Only the lines from the one with "X255157D02*" through the end of the data are wanted, copied exactly.
*** DATA IN THIS EXERCISE ***
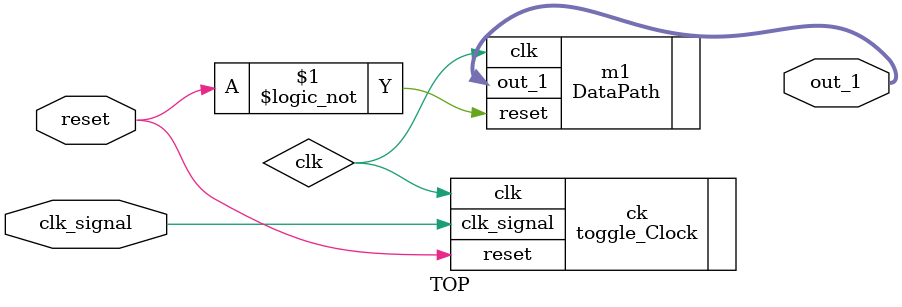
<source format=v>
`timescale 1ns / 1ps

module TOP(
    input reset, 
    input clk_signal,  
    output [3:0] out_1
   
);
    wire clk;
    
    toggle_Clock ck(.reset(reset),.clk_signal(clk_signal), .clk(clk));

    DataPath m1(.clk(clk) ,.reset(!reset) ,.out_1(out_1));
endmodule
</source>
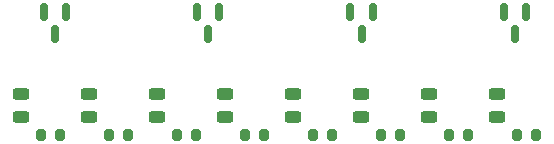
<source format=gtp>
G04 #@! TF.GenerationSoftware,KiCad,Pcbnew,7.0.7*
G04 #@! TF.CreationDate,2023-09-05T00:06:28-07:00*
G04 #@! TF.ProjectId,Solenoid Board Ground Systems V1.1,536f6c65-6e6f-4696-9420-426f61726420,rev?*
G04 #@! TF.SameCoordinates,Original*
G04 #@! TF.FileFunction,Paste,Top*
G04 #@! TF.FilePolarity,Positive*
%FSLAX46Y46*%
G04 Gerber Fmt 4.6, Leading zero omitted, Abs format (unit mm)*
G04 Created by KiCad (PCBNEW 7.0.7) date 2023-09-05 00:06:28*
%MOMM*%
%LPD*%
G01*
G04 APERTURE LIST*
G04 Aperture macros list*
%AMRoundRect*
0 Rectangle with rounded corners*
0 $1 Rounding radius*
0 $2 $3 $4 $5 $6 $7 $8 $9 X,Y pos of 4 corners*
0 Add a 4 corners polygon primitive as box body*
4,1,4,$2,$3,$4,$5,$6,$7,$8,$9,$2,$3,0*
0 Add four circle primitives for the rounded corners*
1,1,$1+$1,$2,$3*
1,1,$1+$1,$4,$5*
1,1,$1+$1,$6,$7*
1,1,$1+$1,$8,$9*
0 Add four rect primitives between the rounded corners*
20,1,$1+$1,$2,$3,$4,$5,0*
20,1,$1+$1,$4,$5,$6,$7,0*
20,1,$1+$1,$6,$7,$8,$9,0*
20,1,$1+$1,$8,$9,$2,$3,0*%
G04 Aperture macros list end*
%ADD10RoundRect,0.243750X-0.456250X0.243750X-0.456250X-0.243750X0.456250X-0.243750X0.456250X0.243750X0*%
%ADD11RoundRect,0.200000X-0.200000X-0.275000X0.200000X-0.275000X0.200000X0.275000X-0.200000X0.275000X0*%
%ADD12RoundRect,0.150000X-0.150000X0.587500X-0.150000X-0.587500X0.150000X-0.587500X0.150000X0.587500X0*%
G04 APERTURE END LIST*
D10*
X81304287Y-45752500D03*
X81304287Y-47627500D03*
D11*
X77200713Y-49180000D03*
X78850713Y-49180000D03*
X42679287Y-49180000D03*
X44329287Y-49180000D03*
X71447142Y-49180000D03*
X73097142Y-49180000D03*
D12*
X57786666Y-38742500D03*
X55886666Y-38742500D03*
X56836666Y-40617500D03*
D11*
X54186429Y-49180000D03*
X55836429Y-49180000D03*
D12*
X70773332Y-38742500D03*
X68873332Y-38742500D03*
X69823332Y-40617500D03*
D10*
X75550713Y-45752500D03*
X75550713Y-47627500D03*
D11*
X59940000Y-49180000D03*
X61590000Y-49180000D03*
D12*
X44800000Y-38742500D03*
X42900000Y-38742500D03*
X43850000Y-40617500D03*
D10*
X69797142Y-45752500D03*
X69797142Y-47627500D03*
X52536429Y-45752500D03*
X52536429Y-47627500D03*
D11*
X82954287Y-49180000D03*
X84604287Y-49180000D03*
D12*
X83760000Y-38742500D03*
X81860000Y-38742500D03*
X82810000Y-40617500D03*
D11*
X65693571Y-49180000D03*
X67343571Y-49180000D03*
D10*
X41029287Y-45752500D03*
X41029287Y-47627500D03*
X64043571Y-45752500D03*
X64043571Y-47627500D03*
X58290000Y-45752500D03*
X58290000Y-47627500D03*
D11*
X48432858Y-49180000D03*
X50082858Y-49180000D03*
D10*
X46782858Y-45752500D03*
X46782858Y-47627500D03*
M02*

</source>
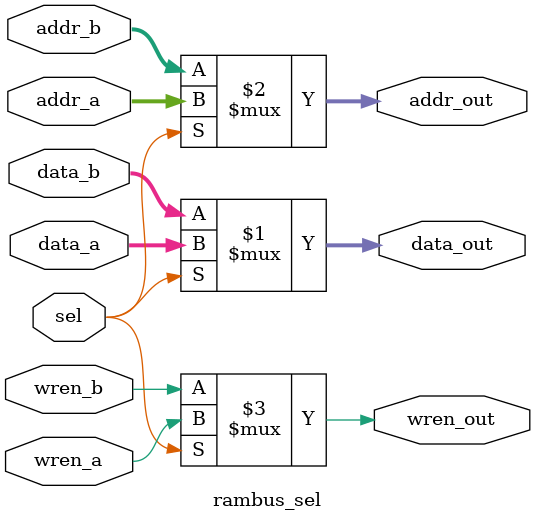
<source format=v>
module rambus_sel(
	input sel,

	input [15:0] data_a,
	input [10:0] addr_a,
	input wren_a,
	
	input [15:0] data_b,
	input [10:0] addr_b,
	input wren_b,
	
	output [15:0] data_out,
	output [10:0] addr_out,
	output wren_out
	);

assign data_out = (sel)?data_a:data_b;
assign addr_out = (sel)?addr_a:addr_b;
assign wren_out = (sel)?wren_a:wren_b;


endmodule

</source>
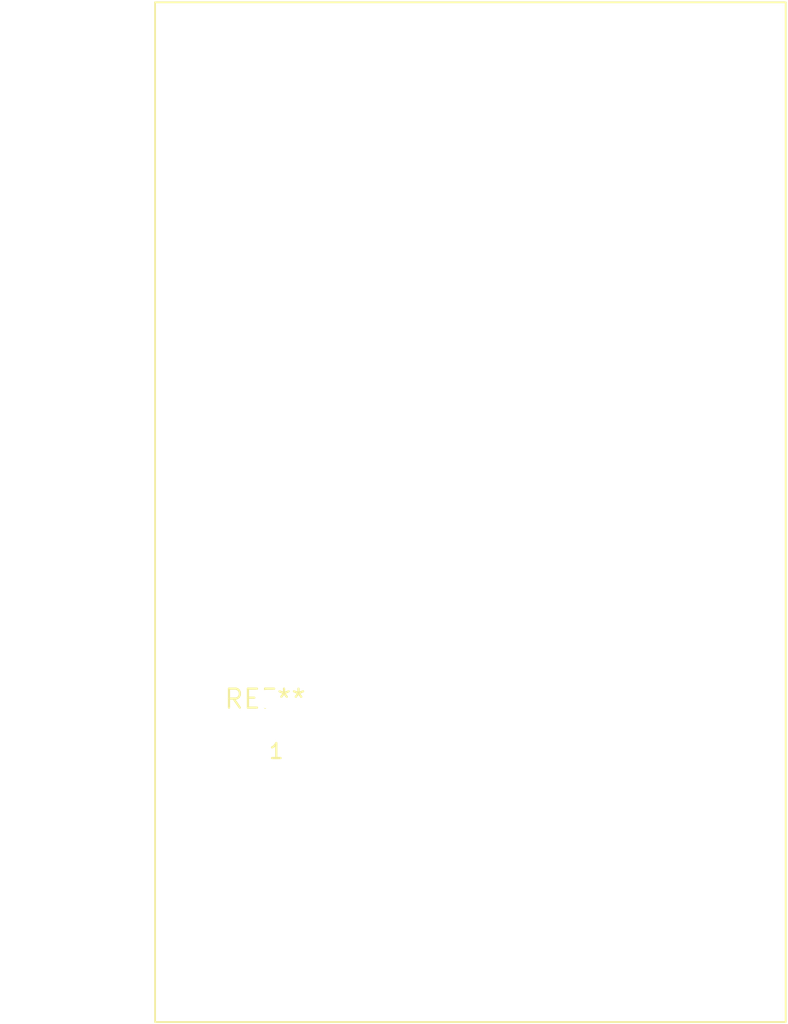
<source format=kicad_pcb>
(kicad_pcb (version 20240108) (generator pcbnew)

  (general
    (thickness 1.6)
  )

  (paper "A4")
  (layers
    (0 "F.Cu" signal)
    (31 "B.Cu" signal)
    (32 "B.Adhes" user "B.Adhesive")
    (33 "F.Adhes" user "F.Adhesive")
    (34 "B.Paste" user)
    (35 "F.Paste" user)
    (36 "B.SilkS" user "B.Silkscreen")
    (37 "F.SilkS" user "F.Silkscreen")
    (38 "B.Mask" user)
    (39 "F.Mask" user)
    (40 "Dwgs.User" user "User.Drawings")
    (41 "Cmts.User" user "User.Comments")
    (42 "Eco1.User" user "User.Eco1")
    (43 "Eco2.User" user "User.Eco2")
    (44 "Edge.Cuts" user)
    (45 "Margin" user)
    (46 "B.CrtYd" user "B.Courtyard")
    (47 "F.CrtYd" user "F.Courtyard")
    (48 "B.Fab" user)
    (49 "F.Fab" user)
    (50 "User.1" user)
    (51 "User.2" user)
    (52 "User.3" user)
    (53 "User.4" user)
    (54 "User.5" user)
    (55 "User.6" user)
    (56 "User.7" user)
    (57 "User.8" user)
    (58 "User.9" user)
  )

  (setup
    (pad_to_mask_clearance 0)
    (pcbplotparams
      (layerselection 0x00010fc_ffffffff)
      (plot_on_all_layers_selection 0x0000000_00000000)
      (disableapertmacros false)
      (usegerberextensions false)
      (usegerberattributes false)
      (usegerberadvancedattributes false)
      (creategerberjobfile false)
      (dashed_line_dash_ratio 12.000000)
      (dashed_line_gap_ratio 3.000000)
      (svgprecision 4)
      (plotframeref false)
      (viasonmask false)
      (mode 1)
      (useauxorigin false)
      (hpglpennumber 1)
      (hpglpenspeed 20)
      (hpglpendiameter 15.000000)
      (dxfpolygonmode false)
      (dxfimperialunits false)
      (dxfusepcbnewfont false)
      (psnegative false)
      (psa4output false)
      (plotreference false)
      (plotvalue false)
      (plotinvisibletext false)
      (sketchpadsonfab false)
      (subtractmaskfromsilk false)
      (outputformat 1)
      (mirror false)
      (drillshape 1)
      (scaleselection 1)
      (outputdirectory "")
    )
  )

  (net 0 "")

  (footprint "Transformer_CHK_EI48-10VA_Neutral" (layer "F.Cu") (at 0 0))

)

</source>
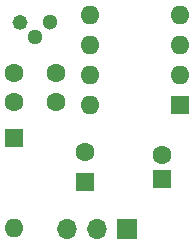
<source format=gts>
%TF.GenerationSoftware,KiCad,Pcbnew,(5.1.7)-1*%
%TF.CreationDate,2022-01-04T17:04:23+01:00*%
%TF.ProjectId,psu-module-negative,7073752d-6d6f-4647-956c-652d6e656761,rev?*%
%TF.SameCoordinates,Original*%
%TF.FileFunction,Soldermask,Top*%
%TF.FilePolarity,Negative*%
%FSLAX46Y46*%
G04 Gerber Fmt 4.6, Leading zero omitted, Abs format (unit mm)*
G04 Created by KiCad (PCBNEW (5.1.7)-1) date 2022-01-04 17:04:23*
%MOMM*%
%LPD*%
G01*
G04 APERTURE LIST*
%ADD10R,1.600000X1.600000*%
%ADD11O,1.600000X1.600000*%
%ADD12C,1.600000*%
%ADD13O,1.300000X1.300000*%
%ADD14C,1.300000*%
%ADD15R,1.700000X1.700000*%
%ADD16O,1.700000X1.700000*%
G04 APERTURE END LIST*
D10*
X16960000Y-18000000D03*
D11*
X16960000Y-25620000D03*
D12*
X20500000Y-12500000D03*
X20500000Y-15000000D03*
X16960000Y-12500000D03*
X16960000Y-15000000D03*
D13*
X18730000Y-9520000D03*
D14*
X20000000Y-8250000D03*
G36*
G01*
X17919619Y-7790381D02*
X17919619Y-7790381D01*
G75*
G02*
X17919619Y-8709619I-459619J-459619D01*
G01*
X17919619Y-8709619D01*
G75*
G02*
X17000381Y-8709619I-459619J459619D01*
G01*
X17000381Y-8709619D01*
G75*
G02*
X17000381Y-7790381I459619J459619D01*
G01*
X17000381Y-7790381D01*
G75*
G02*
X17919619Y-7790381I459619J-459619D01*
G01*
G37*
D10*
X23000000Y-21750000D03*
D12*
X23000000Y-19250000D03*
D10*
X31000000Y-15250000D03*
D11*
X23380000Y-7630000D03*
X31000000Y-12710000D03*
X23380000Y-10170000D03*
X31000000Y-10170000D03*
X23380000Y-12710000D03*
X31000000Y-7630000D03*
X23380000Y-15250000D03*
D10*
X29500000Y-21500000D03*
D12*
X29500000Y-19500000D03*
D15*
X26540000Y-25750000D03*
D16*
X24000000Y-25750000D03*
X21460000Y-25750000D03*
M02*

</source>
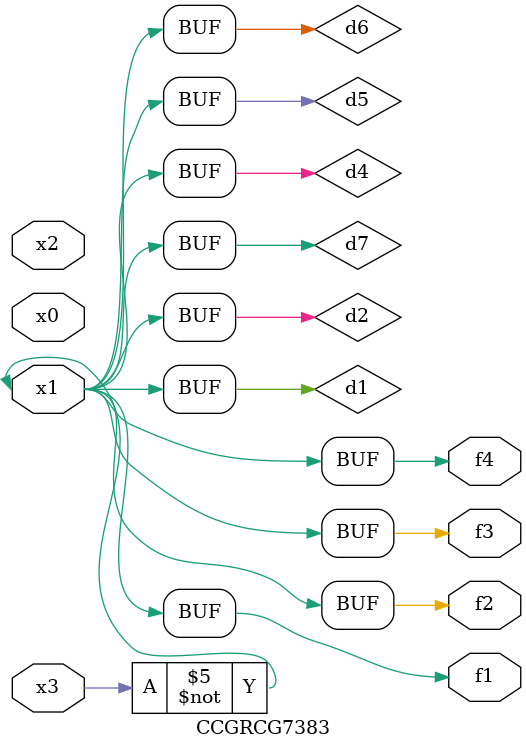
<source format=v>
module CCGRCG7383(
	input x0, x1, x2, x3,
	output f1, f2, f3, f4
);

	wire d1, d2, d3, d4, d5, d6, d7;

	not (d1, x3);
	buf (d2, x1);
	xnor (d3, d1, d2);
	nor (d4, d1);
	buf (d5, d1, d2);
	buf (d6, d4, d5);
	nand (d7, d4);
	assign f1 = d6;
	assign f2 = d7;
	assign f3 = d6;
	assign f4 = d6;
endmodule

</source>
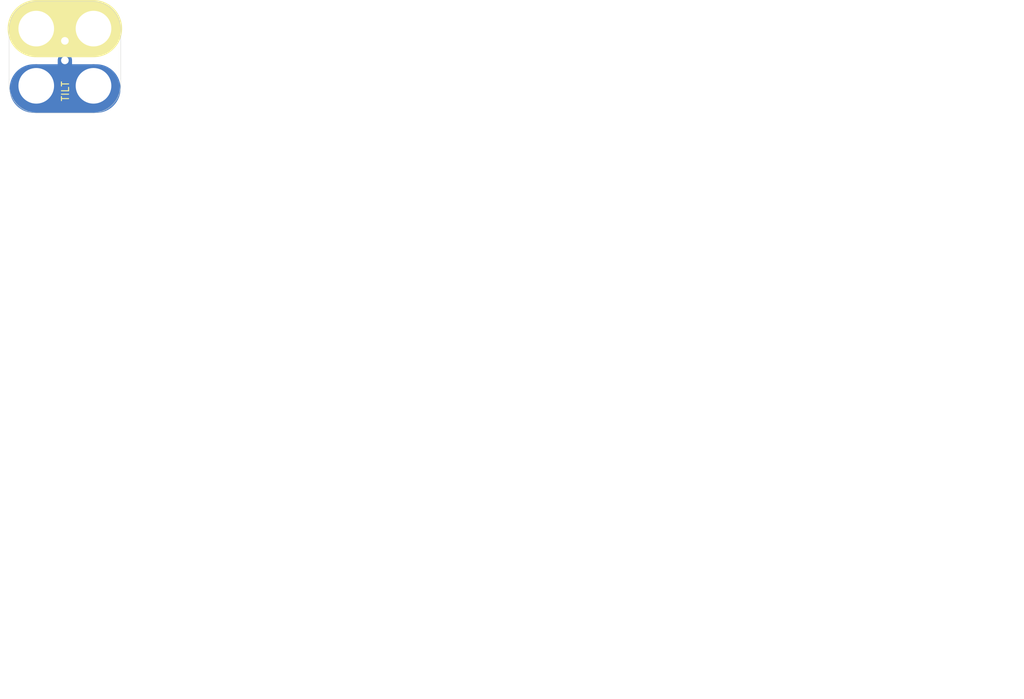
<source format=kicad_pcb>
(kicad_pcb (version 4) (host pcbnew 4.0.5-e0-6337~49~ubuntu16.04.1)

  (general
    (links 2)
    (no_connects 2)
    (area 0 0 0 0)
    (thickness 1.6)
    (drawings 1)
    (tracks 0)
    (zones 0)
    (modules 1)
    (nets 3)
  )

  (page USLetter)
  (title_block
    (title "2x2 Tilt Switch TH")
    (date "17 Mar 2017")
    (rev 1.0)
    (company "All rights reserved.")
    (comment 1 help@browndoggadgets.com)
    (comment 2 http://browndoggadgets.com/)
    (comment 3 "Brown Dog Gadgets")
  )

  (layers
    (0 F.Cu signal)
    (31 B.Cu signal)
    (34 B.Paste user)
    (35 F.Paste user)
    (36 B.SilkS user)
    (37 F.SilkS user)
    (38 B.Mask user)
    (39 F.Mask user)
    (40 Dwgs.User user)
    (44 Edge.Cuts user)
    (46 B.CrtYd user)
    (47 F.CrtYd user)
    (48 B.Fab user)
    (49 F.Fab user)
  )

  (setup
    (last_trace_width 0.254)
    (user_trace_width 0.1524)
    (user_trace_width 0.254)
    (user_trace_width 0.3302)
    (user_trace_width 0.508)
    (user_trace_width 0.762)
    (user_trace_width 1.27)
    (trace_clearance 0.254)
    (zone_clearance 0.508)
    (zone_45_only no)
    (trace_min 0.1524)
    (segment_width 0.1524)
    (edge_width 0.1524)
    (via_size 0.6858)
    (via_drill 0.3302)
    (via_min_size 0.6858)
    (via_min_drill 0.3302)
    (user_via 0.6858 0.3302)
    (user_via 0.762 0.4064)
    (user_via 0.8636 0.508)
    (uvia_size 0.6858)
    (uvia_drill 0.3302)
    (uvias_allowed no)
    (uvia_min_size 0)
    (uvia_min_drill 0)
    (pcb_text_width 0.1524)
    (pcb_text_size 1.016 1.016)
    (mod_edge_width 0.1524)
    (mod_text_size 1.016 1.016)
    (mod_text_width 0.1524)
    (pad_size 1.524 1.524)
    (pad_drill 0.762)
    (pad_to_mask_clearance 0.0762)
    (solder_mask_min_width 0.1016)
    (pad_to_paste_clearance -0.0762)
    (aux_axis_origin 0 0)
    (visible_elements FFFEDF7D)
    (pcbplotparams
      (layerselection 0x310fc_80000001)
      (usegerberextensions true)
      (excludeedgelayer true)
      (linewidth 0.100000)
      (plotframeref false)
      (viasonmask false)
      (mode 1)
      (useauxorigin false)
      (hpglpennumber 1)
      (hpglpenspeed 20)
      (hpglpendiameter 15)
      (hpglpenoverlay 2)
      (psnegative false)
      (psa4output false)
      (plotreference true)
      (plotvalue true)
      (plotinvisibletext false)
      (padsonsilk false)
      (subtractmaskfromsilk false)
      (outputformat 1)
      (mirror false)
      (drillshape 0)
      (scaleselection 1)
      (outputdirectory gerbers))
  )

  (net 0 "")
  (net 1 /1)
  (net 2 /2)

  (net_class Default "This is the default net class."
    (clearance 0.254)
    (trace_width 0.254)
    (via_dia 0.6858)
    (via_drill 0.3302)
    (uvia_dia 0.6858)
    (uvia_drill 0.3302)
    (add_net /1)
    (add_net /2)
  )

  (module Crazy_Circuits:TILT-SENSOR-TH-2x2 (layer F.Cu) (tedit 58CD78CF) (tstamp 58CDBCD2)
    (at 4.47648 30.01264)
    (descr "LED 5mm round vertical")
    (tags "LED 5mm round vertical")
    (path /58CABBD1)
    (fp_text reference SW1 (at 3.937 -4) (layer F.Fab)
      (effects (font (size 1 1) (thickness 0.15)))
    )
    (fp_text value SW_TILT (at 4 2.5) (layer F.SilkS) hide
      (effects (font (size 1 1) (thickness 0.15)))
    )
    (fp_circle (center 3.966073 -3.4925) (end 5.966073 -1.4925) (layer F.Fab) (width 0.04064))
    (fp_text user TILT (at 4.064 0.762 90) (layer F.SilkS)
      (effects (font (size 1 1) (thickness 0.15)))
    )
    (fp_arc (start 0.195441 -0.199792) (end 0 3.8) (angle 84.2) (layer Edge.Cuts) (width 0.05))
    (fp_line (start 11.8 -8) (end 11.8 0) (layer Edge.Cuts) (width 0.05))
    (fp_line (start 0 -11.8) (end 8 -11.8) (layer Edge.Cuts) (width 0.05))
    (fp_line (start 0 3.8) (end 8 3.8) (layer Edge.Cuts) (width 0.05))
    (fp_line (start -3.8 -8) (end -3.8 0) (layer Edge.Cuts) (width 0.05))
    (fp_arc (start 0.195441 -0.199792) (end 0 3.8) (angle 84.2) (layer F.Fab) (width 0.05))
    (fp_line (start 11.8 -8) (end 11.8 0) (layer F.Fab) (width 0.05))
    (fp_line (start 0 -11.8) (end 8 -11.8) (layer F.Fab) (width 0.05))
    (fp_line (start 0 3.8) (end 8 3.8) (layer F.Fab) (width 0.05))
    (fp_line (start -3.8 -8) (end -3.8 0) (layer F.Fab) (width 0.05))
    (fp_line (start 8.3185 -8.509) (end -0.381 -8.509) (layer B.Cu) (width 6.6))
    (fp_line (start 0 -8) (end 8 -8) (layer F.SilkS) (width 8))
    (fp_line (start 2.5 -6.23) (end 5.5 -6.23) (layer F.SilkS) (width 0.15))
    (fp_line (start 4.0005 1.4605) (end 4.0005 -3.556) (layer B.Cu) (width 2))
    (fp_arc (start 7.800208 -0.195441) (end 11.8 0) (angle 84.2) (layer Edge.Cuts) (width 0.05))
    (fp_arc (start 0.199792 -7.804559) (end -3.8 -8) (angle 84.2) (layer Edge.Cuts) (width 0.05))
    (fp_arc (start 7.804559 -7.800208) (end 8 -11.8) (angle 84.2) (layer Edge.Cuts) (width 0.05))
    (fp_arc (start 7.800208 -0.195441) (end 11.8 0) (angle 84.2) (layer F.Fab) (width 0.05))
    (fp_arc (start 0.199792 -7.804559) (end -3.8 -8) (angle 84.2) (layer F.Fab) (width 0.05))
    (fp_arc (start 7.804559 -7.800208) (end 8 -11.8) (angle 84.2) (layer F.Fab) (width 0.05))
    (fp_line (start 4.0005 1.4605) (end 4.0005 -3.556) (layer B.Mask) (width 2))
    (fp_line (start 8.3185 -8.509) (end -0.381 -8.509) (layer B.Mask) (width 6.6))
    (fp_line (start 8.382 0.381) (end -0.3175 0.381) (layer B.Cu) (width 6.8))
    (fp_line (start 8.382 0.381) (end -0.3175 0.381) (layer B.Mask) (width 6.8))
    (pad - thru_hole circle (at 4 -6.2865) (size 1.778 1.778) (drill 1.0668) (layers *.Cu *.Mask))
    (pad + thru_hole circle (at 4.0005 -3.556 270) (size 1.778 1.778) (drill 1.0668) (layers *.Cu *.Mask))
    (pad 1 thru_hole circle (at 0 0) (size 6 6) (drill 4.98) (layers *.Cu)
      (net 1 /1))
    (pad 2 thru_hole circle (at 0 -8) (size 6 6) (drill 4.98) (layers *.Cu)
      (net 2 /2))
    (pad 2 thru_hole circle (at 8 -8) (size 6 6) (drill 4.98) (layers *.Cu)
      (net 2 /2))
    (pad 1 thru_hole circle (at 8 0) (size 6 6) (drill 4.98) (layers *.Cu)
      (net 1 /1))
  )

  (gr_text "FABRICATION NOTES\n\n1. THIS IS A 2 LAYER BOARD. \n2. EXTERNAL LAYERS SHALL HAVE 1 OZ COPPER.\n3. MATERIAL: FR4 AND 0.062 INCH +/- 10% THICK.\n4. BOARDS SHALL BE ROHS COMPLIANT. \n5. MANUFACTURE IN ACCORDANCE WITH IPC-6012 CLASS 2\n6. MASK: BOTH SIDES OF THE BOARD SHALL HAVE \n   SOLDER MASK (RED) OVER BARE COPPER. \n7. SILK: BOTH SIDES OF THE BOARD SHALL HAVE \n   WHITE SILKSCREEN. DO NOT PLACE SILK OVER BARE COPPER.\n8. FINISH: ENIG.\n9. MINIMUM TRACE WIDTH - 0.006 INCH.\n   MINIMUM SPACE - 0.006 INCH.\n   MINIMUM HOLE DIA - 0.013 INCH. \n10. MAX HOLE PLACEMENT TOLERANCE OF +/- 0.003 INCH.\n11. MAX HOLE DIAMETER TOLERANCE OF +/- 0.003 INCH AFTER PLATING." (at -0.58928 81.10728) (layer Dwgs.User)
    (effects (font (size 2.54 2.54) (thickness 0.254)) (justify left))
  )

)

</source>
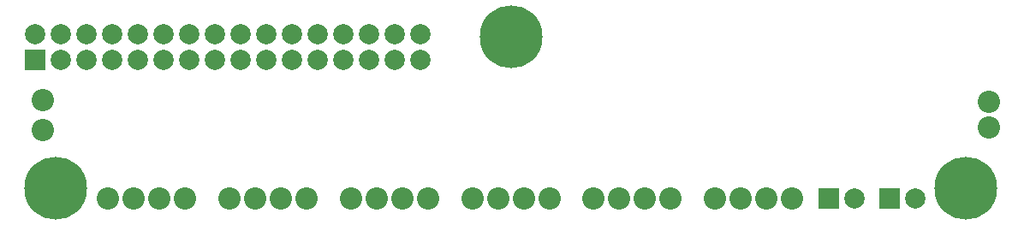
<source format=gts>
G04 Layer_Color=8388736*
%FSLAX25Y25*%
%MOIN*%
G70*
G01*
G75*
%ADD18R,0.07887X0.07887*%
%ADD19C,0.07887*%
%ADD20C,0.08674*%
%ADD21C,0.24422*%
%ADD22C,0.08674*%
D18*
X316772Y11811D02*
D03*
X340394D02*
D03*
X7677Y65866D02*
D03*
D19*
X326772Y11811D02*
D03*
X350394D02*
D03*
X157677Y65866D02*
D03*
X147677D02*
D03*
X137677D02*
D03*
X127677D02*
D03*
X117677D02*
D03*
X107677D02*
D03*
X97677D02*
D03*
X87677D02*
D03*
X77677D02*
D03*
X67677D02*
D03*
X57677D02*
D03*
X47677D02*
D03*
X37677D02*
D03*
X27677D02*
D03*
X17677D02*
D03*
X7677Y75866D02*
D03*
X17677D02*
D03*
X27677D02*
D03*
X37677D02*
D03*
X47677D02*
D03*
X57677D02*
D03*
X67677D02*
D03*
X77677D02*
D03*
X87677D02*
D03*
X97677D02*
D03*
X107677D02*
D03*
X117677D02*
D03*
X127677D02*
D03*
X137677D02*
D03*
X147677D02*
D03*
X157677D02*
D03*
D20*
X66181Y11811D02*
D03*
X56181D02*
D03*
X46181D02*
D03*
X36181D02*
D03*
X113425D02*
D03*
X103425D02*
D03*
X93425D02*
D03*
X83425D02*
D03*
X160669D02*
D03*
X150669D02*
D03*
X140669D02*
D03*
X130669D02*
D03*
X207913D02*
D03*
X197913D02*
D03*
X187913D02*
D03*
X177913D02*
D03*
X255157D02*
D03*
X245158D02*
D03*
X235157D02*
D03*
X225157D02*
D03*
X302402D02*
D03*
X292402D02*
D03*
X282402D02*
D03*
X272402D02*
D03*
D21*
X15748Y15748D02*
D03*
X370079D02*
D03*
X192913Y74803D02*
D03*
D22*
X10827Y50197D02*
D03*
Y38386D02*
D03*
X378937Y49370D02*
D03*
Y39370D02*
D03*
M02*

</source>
***
SOLUTION TO THIS PROBLEM.
X255157D02*
D03*
X245158D02*
D03*
X235157D02*
D03*
X225157D02*
D03*
X302402D02*
D03*
X292402D02*
D03*
X282402D02*
D03*
X272402D02*
D03*
D21*
X15748Y15748D02*
D03*
X370079D02*
D03*
X192913Y74803D02*
D03*
D22*
X10827Y50197D02*
D03*
Y38386D02*
D03*
X378937Y49370D02*
D03*
Y39370D02*
D03*
M02*

</source>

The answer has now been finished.